Could you reproduce, exactly and alone, the lines running from the one with "Table 1. Socio-demographic" to the end of the data below?

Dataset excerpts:

==========

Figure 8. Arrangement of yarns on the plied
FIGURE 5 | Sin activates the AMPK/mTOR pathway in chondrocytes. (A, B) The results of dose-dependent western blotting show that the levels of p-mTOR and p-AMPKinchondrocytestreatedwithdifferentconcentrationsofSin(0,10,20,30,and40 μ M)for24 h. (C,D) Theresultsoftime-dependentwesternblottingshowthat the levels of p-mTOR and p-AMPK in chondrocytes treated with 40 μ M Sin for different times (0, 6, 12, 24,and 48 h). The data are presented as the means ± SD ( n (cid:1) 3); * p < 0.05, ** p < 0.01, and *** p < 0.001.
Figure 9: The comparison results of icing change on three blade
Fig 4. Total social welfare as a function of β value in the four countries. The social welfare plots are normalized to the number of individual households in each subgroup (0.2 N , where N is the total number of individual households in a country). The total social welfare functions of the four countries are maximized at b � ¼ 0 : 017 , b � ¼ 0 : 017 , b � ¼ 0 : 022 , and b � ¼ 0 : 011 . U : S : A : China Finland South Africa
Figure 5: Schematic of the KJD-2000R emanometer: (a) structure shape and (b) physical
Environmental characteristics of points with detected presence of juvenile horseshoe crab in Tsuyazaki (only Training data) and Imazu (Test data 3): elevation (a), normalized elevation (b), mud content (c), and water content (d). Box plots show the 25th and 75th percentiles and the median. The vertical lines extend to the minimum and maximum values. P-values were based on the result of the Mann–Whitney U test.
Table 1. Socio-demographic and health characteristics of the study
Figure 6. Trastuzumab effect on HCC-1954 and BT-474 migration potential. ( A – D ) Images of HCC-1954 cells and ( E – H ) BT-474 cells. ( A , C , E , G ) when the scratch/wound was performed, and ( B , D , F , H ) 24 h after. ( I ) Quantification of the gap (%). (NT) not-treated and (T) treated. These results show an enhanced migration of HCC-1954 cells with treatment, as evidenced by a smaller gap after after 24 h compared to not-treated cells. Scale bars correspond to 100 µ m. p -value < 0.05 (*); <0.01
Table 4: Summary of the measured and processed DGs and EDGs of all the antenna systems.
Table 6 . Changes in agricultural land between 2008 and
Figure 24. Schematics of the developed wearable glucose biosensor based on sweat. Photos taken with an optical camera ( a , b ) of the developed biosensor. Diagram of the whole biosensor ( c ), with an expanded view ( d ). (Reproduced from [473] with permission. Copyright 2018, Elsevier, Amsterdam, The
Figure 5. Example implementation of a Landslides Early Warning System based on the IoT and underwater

==========

§ **RESPONSE AREA**
Table 1. Socio-demographic and health characteristics of the study
Figure 6. Trastuzumab effect on HCC-1954 and BT-474 migration potential. ( A – D ) Images of HCC-1954 cells and ( E – H ) BT-474 cells. ( A , C , E , G ) when the scratch/wound was performed, and ( B , D , F , H ) 24 h after. ( I ) Quantification of the gap (%). (NT) not-treated and (T) treated. These results show an enhanced migration of HCC-1954 cells with treatment, as evidenced by a smaller gap after after 24 h compared to not-treated cells. Scale bars correspond to 100 µ m. p -value < 0.05 (*); <0.01
Table 4: Summary of the measured and processed DGs and EDGs of all the antenna systems.
Table 6 . Changes in agricultural land between 2008 and
Figure 24. Schematics of the developed wearable glucose biosensor based on sweat. Photos taken with an optical camera ( a , b ) of the developed biosensor. Diagram of the whole biosensor ( c ), with an expanded view ( d ). (Reproduced from [473] with permission. Copyright 2018, Elsevier, Amsterdam, The
Figure 5. Example implementation of a Landslides Early Warning System based on the IoT and underwater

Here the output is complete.